TEXT PASSAGE:
[Start of Attachment]

In 2019, the two teams met for their second Game of the Century of the decade as #1 LSU faced off against #2 Alabama. The game featured the top two NFL quarterback prospects and Heisman Trophy candidates at the time in Alabama's Tua Tagovailoa and LSU's Joe Burrow. Although the matchup was fairly even in the first quarter, the Tigers never trailed over the course of the game and outscored Alabama 23–6 in the second quarter to lead 33–13 at halftime. The Tide pulled within one score multiple times in the fourth quarter, but LSU's high scoring offense would prove to be too much for Alabama to overcome with the Tigers winning 46–41. The game snapped an eight-game losing streak in the series for LSU and virtually ensured both an SEC West title win and a College Football Playoff berth barring a total collapse. For Alabama, it set up the first time since the founding of the Playoff that they would not make an appearance, which they not would not miss again until 2022. The 46 points given up by the 'Bama defense was the most points scored in the Nick Saban era (later surpassed in the same season in the 2019 edition of the Iron Bowl) and the most given up by any Alabama team since October 25, 2003 against Tennessee. The game was the most viewed match-up of the 2019 regular season by over four million viewers, it also topped all conference championship games by a significant margin.

[End of Attachment]

GIVEN DATA:
[Start of Attachment]

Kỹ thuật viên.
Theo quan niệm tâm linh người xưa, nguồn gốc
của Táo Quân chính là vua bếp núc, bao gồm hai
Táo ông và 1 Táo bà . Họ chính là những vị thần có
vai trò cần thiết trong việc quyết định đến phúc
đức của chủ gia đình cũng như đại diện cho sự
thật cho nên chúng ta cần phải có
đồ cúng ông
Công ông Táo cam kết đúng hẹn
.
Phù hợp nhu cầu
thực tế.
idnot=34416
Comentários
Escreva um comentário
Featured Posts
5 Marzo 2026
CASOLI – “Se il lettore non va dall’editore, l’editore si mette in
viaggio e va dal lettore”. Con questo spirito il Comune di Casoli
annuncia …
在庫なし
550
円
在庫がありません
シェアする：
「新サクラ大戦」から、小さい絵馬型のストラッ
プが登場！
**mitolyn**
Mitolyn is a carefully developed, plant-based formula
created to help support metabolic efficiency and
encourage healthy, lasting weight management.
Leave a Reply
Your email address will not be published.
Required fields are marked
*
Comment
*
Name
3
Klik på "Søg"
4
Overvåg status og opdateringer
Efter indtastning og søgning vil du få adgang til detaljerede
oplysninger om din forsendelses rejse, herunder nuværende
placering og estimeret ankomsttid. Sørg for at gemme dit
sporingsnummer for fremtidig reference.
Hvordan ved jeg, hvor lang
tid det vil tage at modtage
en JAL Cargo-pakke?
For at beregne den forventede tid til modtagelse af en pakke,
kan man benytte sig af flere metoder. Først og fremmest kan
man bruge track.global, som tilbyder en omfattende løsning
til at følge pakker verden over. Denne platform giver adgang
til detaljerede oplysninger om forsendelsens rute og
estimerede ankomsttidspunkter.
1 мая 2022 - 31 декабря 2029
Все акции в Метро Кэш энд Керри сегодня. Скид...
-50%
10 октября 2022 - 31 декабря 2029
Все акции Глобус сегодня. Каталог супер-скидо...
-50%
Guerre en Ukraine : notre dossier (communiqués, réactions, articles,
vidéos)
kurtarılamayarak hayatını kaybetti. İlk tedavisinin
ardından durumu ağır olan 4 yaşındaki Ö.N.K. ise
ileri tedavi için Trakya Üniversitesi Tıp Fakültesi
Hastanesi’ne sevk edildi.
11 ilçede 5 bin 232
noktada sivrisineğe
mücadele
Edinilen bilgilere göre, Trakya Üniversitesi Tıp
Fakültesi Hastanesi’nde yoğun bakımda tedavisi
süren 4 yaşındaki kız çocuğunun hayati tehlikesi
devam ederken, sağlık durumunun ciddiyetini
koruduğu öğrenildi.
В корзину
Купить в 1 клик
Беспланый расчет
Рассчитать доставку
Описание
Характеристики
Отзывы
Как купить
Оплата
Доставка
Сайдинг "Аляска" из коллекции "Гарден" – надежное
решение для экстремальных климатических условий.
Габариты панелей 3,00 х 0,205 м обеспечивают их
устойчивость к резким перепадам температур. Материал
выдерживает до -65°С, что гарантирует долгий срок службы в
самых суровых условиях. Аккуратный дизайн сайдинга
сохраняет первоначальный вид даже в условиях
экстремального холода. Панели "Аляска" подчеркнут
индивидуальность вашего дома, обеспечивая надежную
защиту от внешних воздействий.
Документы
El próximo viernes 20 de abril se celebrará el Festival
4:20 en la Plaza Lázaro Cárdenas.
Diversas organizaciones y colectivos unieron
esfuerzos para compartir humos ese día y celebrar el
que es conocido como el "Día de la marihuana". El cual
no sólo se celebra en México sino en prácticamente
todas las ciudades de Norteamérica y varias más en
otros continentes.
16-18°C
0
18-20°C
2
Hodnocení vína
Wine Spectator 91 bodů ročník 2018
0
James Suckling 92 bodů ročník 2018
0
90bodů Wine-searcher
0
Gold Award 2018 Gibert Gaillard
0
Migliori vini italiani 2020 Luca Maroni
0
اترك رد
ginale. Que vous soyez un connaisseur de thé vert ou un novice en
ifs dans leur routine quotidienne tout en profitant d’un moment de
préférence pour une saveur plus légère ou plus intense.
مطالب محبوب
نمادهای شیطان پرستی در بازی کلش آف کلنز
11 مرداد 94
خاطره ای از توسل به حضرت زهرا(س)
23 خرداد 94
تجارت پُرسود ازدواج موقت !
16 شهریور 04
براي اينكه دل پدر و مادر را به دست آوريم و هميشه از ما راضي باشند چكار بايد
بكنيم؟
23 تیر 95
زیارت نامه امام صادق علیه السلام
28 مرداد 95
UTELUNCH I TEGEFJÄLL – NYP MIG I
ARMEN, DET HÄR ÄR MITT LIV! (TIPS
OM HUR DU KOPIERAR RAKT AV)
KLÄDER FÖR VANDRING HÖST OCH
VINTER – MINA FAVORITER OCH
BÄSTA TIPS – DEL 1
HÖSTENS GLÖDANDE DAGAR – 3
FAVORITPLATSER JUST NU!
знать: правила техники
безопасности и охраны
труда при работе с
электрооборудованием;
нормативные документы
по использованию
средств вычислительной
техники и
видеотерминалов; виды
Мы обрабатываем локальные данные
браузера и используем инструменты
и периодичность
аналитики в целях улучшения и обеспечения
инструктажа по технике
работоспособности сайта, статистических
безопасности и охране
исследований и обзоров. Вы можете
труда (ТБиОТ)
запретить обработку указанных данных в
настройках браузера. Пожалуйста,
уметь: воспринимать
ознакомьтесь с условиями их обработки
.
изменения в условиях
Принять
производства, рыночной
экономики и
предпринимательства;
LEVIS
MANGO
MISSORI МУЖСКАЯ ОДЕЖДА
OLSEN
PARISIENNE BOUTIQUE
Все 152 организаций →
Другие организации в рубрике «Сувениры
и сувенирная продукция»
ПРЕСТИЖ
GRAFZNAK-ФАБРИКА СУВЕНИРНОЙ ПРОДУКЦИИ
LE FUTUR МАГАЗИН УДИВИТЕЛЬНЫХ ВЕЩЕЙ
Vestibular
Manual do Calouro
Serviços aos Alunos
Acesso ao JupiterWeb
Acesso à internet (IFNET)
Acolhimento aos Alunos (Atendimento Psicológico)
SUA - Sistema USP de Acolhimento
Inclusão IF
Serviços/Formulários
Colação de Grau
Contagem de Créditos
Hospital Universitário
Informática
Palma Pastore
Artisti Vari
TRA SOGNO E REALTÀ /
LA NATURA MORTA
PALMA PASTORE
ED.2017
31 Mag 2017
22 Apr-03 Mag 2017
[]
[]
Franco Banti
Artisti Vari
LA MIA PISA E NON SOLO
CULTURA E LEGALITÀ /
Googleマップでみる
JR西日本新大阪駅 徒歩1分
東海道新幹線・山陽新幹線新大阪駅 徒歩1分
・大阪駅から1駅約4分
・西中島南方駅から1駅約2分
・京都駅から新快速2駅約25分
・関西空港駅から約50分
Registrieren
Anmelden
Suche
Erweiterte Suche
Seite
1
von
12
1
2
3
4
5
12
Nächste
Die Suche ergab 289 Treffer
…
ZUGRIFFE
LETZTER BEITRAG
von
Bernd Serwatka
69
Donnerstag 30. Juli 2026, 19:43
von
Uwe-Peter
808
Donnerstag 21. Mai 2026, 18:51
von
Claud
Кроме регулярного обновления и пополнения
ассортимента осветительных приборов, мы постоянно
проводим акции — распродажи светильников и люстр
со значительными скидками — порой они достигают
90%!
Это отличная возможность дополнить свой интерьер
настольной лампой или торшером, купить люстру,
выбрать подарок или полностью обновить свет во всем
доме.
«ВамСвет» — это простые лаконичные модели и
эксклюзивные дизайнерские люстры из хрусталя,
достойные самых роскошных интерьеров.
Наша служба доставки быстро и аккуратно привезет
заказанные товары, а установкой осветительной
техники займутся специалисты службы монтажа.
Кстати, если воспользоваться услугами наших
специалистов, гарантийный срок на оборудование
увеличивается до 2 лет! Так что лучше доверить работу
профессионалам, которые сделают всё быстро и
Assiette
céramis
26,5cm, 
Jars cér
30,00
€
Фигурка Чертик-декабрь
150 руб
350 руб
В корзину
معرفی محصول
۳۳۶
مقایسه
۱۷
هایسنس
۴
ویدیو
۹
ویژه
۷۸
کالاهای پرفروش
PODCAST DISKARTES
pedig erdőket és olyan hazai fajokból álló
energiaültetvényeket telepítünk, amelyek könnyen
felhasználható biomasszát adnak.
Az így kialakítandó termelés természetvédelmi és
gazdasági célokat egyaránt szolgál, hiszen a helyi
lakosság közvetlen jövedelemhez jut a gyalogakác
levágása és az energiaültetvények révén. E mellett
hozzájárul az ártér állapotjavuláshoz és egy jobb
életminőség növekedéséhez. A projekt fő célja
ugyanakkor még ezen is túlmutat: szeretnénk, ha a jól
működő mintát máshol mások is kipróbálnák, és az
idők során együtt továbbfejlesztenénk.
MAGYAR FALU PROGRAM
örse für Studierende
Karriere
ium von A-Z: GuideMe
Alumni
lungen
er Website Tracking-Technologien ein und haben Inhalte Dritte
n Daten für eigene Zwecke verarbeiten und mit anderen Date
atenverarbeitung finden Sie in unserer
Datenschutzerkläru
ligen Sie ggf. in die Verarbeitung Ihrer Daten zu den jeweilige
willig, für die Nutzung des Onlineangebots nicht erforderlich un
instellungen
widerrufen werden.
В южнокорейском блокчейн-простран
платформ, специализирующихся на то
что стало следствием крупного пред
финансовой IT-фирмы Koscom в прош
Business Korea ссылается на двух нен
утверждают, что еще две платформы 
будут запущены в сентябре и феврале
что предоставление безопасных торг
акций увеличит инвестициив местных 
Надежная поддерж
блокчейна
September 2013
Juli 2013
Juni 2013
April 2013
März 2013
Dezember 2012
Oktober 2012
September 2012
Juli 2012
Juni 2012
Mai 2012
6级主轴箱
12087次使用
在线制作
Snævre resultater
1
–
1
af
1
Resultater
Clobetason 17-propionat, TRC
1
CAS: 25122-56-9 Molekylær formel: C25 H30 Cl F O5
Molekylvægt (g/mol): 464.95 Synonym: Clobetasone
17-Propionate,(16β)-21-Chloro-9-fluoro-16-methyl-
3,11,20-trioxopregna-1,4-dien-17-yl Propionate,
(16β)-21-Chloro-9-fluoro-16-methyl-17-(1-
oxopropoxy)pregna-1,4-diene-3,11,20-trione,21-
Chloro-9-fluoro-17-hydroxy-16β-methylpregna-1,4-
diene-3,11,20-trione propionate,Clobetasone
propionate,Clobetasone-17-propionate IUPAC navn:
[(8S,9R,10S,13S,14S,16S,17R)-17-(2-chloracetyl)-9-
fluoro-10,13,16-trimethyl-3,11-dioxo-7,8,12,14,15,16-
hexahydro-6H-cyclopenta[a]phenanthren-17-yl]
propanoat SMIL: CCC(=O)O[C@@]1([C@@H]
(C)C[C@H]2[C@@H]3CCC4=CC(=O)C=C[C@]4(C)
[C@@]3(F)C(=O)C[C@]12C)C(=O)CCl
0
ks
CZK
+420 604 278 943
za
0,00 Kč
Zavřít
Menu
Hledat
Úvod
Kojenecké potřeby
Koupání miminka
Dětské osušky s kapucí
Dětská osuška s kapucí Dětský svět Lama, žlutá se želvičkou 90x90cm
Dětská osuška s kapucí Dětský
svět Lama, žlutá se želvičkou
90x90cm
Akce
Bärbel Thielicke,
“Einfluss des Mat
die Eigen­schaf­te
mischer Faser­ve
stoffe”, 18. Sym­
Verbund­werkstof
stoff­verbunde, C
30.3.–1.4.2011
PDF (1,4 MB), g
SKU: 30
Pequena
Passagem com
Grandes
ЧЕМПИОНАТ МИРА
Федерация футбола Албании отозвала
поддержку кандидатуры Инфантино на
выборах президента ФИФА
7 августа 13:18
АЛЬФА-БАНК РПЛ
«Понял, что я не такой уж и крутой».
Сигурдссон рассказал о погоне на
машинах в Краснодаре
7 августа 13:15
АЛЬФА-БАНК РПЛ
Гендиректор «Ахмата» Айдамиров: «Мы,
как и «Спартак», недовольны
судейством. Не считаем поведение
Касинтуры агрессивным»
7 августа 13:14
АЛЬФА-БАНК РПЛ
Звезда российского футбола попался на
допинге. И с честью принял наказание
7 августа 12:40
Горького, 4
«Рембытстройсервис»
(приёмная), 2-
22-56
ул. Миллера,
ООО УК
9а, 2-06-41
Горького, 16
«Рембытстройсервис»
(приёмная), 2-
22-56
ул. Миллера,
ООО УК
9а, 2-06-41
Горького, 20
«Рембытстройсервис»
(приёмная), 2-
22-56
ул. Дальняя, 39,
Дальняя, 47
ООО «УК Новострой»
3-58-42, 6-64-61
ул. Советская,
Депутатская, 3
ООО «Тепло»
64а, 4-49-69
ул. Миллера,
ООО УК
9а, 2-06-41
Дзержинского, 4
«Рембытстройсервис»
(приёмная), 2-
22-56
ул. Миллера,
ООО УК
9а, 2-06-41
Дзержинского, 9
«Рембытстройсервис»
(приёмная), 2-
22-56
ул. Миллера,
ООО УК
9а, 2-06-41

[End of Attachment]

ACTIONS TO TAKE:
A. Copy out the entire passage on the 2019 LSU–Alabama game, word for word.
B. Reproduce the records from their first line through the line containing "đức của chủ gia đình cũng như đại diện cho sự", inclusive, substituting "thần bếp" for "vua bếp núc" and leaving everything else unchanged. Give only those lines.

RESPONSES BY TASK:
A.
In 2019, the two teams met for their second Game of the Century of the decade as #1 LSU faced off against #2 Alabama. The game featured the top two NFL quarterback prospects and Heisman Trophy candidates at the time in Alabama's Tua Tagovailoa and LSU's Joe Burrow. Although the matchup was fairly even in the first quarter, the Tigers never trailed over the course of the game and outscored Alabama 23–6 in the second quarter to lead 33–13 at halftime. The Tide pulled within one score multiple times in the fourth quarter, but LSU's high scoring offense would prove to be too much for Alabama to overcome with the Tigers winning 46–41. The game snapped an eight-game losing streak in the series for LSU and virtually ensured both an SEC West title win and a College Football Playoff berth barring a total collapse. For Alabama, it set up the first time since the founding of the Playoff that they would not make an appearance, which they not would not miss again until 2022. The 46 points given up by the 'Bama defense was the most points scored in the Nick Saban era (later surpassed in the same season in the 2019 edition of the Iron Bowl) and the most given up by any Alabama team since October 25, 2003 against Tennessee. The game was the most viewed match-up of the 2019 regular season by over four million viewers, it also topped all conference championship games by a significant margin.

B.
Kỹ thuật viên.
Theo quan niệm tâm linh người xưa, nguồn gốc
của Táo Quân chính là thần bếp, bao gồm hai
Táo ông và 1 Táo bà . Họ chính là những vị thần có
vai trò cần thiết trong việc quyết định đến phúc
đức của chủ gia đình cũng như đại diện cho sự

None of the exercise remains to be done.